By Sue Moore
The “open for business” sign goes up for a second year at the new pavilion on Richardson Street for the Vicksburg Farmers’ Market from 2:30-6:30 p.m., May 22. It’s the market’s sixth year as a purveyor of locally grown fruits and vegetables along with specialty items such as baked goods, coffee beans, granola bars, handmade soaps, and mushrooms.
There are some new vendors for market visitors to inspect, along with many who have been with the market since its inception located at the former Bobby’s drive-in restaurant. Carol Meyer-Niedzwiecki has been recruited to become the co-market manager, taking Stella Shearer’s place for the 2015 season.
The market has been graced with area musicians each week, coming to play for the customers as the browse. They are from the Kalamazoo Folk Life Society and offer their services for free, but do put the hat out for contributions. June Kucks, a Vicksburg member of the society, is handling all the arrangements. Charlie Burgstahler will do the honors on May 22. He plays guitar and Harmonica. Jim Jager will be holding forth on May 29, playing guitar and singing in his easy listening style.
Kids Plate, organized by Carol LaFrance and Penny Allen will be back again on the third Friday of June, July and August. She is also planning a presentation in partnership with Rise and Dine entitled “Eating Healthy on a Budget.” LaFrance is president of the nonprofit market.
A new parking arrangement has been drawn up by Don Wiertella and John Polacek, former MDOT engineers. It was approved by the village, the Market Board, and the Lions Club in April.

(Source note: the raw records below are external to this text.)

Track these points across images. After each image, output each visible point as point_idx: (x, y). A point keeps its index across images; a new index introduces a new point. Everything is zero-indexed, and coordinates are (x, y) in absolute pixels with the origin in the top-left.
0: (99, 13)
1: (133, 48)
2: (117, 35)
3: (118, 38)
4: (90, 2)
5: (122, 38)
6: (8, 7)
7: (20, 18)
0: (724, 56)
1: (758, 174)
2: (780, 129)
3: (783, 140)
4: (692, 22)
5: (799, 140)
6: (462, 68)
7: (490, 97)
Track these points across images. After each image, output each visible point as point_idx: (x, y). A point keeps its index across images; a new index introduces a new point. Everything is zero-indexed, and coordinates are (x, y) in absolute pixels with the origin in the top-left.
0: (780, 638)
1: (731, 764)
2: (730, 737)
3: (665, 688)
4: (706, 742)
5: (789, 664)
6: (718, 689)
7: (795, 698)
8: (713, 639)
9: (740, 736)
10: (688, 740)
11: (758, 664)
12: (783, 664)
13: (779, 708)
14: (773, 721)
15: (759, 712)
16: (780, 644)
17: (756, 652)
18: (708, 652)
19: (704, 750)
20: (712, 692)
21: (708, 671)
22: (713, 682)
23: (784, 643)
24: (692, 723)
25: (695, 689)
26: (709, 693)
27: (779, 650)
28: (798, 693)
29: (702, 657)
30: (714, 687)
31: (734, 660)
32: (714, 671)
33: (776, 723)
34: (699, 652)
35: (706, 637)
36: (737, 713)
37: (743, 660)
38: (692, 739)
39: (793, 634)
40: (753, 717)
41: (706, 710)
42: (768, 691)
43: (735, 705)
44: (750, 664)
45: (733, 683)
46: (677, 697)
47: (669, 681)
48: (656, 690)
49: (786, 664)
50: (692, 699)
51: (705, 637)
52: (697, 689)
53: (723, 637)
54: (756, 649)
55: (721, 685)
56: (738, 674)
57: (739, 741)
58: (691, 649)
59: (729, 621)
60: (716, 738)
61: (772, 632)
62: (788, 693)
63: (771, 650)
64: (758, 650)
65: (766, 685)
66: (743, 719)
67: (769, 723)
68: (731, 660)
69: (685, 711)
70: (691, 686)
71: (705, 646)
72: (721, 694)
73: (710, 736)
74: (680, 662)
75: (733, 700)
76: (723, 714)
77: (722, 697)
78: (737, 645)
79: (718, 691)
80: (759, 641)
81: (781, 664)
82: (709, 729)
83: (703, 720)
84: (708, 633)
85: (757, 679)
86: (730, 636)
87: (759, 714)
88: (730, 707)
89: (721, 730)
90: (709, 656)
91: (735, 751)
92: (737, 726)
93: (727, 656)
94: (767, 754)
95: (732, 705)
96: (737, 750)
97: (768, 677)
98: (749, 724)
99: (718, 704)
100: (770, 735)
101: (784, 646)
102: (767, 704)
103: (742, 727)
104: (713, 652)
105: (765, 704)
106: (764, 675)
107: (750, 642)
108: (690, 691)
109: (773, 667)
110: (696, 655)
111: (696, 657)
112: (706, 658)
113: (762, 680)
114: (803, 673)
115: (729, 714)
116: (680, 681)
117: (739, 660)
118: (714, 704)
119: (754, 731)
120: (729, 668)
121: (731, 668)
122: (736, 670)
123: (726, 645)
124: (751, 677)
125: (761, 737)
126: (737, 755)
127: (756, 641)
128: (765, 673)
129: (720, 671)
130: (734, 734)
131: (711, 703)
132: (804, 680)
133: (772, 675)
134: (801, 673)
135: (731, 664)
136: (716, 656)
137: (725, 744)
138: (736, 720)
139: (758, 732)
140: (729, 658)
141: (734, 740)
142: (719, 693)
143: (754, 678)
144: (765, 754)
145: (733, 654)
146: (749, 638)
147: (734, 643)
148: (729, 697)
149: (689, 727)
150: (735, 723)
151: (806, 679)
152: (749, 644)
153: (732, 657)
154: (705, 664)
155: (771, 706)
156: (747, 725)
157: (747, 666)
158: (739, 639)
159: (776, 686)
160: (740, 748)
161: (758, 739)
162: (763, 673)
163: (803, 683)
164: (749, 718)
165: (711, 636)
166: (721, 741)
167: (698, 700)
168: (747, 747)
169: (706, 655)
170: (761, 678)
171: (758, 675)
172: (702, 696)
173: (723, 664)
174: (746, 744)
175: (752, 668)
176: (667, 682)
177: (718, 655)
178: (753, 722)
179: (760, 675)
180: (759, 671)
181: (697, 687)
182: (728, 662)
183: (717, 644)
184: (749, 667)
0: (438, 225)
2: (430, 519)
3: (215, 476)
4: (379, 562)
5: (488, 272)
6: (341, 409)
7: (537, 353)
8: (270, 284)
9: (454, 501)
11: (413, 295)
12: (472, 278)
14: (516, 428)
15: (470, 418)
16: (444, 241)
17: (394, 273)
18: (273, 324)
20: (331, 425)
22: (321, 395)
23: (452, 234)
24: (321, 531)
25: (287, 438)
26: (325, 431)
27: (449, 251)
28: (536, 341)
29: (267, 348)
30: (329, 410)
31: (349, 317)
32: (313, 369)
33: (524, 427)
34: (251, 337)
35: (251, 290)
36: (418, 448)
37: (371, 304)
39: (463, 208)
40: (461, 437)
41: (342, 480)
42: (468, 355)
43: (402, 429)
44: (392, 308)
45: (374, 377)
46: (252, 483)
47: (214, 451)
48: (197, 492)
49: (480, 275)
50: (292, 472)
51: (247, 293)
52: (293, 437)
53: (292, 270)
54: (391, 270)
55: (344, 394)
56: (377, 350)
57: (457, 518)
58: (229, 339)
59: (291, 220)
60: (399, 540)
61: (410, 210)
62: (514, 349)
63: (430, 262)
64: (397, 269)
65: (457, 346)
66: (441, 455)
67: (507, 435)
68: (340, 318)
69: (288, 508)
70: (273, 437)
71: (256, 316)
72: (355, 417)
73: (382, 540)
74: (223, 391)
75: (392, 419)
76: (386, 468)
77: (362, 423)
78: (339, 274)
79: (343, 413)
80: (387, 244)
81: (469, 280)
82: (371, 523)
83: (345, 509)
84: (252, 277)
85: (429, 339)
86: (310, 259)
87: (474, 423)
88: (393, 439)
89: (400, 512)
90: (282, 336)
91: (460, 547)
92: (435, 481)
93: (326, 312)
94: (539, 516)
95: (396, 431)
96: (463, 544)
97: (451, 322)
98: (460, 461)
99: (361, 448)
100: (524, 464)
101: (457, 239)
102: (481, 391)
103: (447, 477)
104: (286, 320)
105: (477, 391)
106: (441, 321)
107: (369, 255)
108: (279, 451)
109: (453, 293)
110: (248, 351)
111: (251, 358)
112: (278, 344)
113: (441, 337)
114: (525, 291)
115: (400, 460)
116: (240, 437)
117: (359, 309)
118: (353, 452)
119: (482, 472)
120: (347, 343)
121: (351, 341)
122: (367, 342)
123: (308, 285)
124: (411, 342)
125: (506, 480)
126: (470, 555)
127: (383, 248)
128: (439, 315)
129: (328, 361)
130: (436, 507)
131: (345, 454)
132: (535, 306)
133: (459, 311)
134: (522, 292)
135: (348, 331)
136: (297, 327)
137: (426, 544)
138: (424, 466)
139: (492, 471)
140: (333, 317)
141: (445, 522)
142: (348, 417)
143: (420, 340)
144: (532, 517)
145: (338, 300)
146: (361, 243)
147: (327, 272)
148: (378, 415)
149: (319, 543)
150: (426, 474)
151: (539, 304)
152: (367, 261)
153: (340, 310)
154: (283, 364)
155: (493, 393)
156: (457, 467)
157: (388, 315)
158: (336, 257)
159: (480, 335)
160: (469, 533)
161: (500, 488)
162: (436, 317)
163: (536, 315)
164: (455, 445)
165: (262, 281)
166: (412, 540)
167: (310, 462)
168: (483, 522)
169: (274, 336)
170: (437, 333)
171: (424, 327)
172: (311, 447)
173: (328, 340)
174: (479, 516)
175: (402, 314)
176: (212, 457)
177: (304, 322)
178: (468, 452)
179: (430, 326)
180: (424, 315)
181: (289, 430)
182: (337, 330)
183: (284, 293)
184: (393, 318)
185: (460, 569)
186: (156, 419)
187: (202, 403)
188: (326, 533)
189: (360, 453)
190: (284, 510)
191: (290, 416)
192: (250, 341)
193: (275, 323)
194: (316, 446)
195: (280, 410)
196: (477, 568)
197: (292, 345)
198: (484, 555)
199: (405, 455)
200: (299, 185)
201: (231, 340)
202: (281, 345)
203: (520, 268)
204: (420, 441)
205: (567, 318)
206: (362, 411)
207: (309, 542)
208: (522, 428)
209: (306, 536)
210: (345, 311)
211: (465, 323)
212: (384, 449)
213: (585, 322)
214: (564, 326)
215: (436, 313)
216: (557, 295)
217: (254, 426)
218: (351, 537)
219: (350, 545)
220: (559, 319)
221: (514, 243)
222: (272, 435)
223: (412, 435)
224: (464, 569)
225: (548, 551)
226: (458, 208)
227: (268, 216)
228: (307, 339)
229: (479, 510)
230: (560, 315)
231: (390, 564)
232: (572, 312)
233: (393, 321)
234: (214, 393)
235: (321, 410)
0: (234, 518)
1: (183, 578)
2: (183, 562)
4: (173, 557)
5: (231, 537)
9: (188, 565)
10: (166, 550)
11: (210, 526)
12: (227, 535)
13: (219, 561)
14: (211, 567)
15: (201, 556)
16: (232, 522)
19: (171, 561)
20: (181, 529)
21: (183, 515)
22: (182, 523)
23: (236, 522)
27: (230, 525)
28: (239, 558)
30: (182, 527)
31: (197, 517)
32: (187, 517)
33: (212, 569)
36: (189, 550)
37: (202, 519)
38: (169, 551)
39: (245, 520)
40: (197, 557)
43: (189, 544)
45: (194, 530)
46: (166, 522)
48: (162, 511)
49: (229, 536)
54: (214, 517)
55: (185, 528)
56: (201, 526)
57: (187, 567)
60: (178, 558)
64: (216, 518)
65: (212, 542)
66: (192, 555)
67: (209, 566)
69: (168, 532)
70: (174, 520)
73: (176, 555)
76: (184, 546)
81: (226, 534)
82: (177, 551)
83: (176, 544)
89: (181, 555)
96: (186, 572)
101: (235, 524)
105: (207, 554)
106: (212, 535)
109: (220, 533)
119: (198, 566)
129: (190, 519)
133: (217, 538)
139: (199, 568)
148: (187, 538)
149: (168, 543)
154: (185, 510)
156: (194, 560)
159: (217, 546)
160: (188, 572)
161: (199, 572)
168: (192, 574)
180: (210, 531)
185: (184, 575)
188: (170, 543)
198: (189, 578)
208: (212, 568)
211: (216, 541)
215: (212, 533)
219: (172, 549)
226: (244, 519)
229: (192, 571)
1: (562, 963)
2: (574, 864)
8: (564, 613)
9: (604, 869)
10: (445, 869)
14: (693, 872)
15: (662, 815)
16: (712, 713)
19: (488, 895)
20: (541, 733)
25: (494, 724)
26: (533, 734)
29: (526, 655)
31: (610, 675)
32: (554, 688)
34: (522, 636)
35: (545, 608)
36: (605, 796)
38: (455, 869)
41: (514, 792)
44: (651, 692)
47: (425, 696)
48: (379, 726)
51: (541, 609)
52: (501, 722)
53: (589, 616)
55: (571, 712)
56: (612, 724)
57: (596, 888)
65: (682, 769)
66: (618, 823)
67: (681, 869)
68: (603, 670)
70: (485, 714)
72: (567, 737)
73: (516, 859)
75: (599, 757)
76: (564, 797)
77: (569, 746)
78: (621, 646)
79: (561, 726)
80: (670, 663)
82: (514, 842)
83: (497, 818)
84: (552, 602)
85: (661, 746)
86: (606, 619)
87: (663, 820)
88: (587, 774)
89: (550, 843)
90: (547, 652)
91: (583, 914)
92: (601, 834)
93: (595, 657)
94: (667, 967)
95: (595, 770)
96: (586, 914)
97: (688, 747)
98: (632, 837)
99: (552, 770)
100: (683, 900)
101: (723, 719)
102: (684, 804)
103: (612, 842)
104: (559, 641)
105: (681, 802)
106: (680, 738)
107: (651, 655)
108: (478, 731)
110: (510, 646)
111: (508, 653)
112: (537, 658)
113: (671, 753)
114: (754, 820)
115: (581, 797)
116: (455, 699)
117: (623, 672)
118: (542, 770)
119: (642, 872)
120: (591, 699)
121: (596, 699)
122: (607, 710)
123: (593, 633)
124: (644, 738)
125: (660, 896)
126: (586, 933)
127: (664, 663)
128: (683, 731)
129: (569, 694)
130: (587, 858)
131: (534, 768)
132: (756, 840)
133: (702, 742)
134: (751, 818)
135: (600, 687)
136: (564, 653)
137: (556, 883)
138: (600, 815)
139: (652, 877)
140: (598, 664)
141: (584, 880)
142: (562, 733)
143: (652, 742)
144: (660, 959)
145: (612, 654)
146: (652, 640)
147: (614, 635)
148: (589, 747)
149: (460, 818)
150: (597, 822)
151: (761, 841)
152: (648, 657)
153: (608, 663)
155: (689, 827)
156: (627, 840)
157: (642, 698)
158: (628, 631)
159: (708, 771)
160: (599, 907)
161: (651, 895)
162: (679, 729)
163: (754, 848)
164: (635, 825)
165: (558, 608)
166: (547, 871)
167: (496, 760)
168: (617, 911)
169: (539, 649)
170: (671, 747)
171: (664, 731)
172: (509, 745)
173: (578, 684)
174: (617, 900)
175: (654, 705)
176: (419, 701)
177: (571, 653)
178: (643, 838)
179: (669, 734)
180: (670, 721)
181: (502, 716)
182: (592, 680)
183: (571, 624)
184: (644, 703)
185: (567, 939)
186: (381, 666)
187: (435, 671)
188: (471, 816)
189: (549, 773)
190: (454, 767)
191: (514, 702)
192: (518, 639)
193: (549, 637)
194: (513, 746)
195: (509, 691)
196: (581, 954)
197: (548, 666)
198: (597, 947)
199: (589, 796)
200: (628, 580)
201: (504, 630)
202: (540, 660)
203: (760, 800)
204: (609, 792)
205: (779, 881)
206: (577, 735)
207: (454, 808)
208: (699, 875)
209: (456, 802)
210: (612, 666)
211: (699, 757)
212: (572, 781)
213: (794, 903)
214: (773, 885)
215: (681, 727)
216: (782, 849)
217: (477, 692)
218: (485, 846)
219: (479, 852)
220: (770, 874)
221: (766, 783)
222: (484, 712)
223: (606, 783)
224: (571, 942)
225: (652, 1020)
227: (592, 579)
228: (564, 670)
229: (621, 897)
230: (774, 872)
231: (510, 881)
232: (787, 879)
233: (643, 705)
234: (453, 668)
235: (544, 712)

Customers will continue to enter from Spruce Street, though at a new entrance stretching directly east and west close to the Heritage Garden. Parking will be off the newly graveled road and on Spruce St., with the hope that grass will take hold on the east side of the pavilion where the Lions Club usually conducts its volleyball tournament in July. Over 225 cubic yards of donated top soil has been trucked in from the Allen Edwin building development to cover the east side, replacing gravel and broken glass shards following construction of the pavilion.
The first year in the pavilion saw a large increase in the number of customers and vendors who liked to be under cover in the pavilion. The Vicksburg market is one of the largest in the area and has gained a stellar reputation among those who love fresh vegetables and fruit each week. The variety of offerings has been a big draw, with the market hitting over 950 customers on a warm day in August of 2014. It is a nonprofit organization, run by volunteers who have put in countless hours to help make it run efficiently. SNAP, Double Up Food Bucks, Senior Fresh, Project Fresh, WIC, and Generous Hands coupons will be honored again in 2015.